## Questions:
A. According to the lease option text, who often uses lease options?
B. Please return everything in the lease option text from "Lease options are" down to "from the tenant.", copied word for word.

During the term of the lease option, the tenant pays rent to the landlord, and in exchange is permitted to occupy the property. At the end of the contract, the tenant has the
option to purchase the property outright; the tenant would typically obtain the money to do this using a mortgage. In exchange for this option, the tenant pays extra money to the
landlord, in excess of usual market rent.

Excess rent may also be applied towards the eventual purchase of the property, or towards the down payment for a mortgage. In that case, the lease option works as an
automatic savings plan for the tenant.

Lease options are often used by tenants with a poor or limited credit history, who would not qualify for a typical mortgage. The lease option may carry less risk for the landlord
than a mortgage would for the lender. In the event of non-payment, it may be possible to remove the tenants through eviction, which is likely to be cheaper than foreclosure on a
mortgaged property. The lease option may also require less money up front, while a mortgage might require a substantial down payment from the tenant.

## Records provided:
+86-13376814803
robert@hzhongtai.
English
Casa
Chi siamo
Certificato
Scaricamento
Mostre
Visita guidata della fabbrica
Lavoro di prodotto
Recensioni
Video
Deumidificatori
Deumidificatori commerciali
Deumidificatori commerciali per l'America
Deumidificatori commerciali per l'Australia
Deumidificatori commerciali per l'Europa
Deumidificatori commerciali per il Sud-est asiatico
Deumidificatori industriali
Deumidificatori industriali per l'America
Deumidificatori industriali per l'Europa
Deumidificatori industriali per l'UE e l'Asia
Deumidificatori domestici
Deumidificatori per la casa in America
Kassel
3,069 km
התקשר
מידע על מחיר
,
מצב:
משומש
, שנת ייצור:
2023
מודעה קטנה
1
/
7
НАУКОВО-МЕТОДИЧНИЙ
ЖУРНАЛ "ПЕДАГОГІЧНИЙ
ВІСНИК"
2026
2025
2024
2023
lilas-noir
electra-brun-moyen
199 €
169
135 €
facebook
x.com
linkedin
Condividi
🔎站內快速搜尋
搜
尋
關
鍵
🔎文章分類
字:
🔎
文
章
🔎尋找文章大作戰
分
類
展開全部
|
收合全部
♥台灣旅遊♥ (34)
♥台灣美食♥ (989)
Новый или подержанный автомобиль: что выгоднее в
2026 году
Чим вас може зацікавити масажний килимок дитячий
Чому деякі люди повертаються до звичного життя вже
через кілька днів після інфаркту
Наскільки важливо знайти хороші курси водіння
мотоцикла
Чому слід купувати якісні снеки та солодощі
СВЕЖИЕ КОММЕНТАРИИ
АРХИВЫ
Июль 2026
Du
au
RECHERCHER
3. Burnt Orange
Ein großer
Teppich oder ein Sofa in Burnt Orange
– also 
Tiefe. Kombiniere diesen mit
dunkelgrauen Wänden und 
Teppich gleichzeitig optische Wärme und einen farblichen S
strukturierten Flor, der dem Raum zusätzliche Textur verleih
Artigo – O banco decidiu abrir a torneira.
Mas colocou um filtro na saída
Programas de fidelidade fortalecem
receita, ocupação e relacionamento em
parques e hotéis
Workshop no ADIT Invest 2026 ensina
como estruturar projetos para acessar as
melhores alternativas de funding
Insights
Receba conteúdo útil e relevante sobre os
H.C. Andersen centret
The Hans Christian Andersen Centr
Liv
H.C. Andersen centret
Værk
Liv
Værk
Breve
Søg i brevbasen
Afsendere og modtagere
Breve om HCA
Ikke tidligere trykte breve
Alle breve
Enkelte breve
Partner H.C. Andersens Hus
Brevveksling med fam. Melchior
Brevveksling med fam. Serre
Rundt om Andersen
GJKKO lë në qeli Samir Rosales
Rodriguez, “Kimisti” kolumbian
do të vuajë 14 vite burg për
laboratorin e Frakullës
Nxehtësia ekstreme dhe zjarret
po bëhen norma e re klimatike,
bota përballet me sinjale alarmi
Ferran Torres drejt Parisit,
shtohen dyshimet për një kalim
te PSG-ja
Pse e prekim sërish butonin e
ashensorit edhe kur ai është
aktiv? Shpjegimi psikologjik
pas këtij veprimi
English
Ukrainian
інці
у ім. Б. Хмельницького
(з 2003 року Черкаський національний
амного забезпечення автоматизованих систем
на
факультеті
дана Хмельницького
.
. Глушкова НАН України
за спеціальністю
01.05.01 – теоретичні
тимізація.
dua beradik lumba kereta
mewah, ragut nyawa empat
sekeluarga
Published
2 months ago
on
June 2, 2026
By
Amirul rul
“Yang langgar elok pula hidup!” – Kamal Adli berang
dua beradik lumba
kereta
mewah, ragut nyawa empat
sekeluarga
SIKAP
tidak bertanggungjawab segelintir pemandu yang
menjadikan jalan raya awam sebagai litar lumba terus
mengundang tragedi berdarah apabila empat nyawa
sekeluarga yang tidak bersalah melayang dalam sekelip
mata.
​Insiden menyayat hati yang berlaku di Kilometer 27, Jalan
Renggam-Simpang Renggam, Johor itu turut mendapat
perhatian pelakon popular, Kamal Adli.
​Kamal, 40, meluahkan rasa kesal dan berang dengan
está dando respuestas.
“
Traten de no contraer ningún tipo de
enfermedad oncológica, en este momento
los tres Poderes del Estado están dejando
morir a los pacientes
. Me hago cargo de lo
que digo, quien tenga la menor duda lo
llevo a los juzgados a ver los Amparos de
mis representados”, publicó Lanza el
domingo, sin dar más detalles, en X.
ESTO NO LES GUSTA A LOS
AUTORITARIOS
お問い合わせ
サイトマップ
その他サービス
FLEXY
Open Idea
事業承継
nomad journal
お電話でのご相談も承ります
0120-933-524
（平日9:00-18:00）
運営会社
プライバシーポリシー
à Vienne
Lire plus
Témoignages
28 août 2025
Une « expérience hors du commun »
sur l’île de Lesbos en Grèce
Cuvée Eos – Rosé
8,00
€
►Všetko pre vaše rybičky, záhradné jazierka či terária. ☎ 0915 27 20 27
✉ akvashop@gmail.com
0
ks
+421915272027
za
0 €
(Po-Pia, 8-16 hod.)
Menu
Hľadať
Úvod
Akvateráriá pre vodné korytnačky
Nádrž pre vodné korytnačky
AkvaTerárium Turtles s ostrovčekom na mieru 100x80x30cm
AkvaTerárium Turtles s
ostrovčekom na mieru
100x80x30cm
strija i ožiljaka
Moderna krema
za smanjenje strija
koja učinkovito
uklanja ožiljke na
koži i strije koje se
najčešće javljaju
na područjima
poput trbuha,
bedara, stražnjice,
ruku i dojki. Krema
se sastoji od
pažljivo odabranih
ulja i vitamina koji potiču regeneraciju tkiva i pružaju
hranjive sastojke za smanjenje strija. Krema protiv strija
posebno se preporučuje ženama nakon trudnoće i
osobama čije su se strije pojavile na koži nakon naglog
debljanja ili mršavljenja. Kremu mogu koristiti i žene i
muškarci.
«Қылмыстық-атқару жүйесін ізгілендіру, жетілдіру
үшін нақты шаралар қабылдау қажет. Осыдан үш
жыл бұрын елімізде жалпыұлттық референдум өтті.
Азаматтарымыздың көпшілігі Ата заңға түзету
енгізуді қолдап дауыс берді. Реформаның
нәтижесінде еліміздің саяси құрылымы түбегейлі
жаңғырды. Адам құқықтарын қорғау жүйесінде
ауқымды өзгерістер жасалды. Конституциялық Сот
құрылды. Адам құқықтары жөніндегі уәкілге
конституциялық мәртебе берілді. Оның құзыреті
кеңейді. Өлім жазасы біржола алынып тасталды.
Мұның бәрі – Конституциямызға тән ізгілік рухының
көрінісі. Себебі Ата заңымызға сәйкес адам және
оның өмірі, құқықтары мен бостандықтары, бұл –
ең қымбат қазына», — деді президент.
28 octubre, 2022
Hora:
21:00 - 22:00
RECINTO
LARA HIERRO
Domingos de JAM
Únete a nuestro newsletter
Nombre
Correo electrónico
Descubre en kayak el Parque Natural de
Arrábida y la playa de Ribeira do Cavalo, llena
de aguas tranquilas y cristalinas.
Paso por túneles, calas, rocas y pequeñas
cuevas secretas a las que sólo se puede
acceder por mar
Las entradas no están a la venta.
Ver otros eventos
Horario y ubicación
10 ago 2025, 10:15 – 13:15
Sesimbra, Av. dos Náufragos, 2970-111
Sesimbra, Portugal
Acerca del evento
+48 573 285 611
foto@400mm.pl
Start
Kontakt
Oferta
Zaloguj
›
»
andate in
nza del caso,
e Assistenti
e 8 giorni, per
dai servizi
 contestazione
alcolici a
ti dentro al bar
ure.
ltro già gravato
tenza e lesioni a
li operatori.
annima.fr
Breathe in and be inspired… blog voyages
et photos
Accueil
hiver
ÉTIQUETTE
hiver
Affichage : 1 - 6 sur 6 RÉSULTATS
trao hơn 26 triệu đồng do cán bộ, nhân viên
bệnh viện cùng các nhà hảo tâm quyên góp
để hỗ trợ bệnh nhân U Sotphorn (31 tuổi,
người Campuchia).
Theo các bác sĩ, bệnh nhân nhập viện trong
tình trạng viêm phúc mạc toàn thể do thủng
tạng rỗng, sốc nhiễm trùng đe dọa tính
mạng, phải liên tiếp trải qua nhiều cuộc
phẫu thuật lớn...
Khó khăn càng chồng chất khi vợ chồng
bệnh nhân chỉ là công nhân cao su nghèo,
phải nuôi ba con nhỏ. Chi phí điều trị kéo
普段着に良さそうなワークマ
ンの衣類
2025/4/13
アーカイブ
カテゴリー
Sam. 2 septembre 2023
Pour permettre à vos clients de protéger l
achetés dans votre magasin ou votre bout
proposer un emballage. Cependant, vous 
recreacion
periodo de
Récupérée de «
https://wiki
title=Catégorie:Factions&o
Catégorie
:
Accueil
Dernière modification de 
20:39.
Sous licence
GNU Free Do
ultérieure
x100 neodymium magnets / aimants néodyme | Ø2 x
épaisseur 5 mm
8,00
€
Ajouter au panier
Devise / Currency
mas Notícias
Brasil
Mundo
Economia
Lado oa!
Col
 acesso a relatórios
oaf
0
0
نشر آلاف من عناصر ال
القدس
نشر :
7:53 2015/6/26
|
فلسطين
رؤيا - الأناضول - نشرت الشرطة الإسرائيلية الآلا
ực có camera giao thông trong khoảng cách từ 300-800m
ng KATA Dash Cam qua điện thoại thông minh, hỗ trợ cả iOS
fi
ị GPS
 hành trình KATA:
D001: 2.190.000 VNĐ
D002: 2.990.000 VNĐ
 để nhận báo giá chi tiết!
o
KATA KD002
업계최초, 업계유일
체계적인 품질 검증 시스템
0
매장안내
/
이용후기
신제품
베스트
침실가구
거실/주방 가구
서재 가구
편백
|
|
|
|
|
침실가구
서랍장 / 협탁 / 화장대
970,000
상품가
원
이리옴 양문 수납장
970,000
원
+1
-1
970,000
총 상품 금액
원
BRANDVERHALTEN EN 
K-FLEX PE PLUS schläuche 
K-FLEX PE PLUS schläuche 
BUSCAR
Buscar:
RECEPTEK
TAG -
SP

## Answers provided:
A. Tenants with a poor or limited credit history who would not qualify for a typical mortgage.

B.
Lease options are often used by tenants with a poor or limited credit history, who would not qualify for a typical mortgage. The lease option may carry less risk for the landlord
than a mortgage would for the lender. In the event of non-payment, it may be possible to remove the tenants through eviction, which is likely to be cheaper than foreclosure on a
mortgaged property. The lease option may also require less money up front, while a mortgage might require a substantial down payment from the tenant.